The mat for this Number Tower Patterns again looks similar to other pattern mats but is used slightly differently. Each pattern starts with numerals for example 3, 2, 3, 2, and space for your students to extend that pattern. For your students to complete this patterning activity they would need to build towers that match the numbers that start the pattern. For the example if I am using the pattern mentioned above, they would have to build a tower with 3 cubes and put it in the empty spot and next build a tower with two cubes and then three cubes and two cubes until they finished the pattern. Even though the name of this patterning Center is number Tower patterns they could also use some other manipulative and make rows of three and two three and two, or links can make little chains of 3 and 2, beware though all the little chains take a lot of time for your students to clean up if you want them to take the links apart.

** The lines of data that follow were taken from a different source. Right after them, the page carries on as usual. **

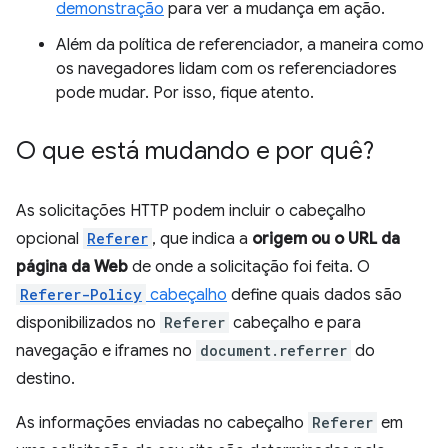
demonstração
para ver a mudança em ação.
Além da política de referenciador, a maneira como
os navegadores lidam com os referenciadores
pode mudar. Por isso, fique atento.
O que está mudando e por quê?
As solicitações HTTP podem incluir o cabeçalho
opcional
Referer
, que indica a
origem ou o URL da
página da Web
de onde a solicitação foi feita. O
Referer-Policy
cabeçalho
define quais dados são
disponibilizados no
Referer
cabeçalho e para
navegação e iframes no
document.referrer
do
destino.
As informações enviadas no cabeçalho
Referer
em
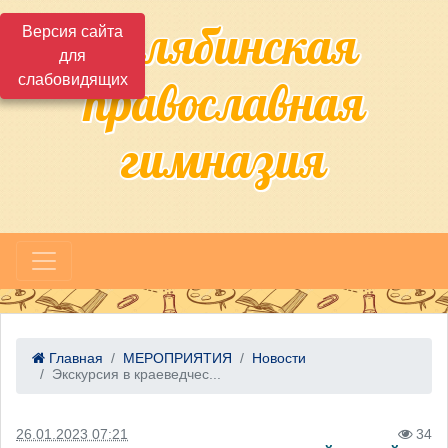
Челябинская
Версия сайта
для
слабовидящих
православная
гимназия
Главная
МЕРОПРИЯТИЯ
Новости
Экскурсия в краеведчес...
26.01.2023 07:21
34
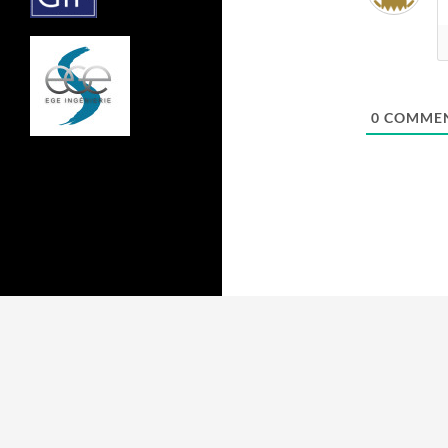
0
COMMEN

This pattern activity is really great for starting to understand the value of numbers and what numbers look like when compared to each other. some students might just know that three is bigger than two but some students are still really developing the concept of the value of numerals, So in this station they can see what the difference is get used to creating that same set solidifying the quantity of a number and matching that number to a value in an unexpected way since they think they're making a pattern but they're really counting and making it happen so win-win.

Next Steps- Choral Counting and the 100’s Chart

When you come back to numbers and number sense the work that you've done with visual patterns will really help your students learn about our number system.

After finishing a pattern unit there are lots of ways for your students to really see how numbers work and start to notice a lot of things they might not have seen before. When we're counting we say the numerical pattern but some students might not know that the numerals repeat also and that that knowledge will help them when learning and writing bigger numbers.

Choral counting is something we do daily in kindergarten, and when learning to count to 100 if your kids understand that the number system works in a pattern it becomes really quick and easy for them to keep their count going because it repeats and especially if they know their decades are counting by tens.

I highly recommend the Choral Counting and Counting Collections* book by Megan L Franke, Elham Kazemi, Angela Chan Turrou. In a very brief overview of how you might go about this number sense routine, you would choose the numbers that you want to count and the way that you're going to write them because the way that you write them changes what your students might notice. This is a great way to draw attention to certain number patterns that support learning goals! Choral Counting can be done digitally or on chart paper and I use this planning sheet to plan my counts.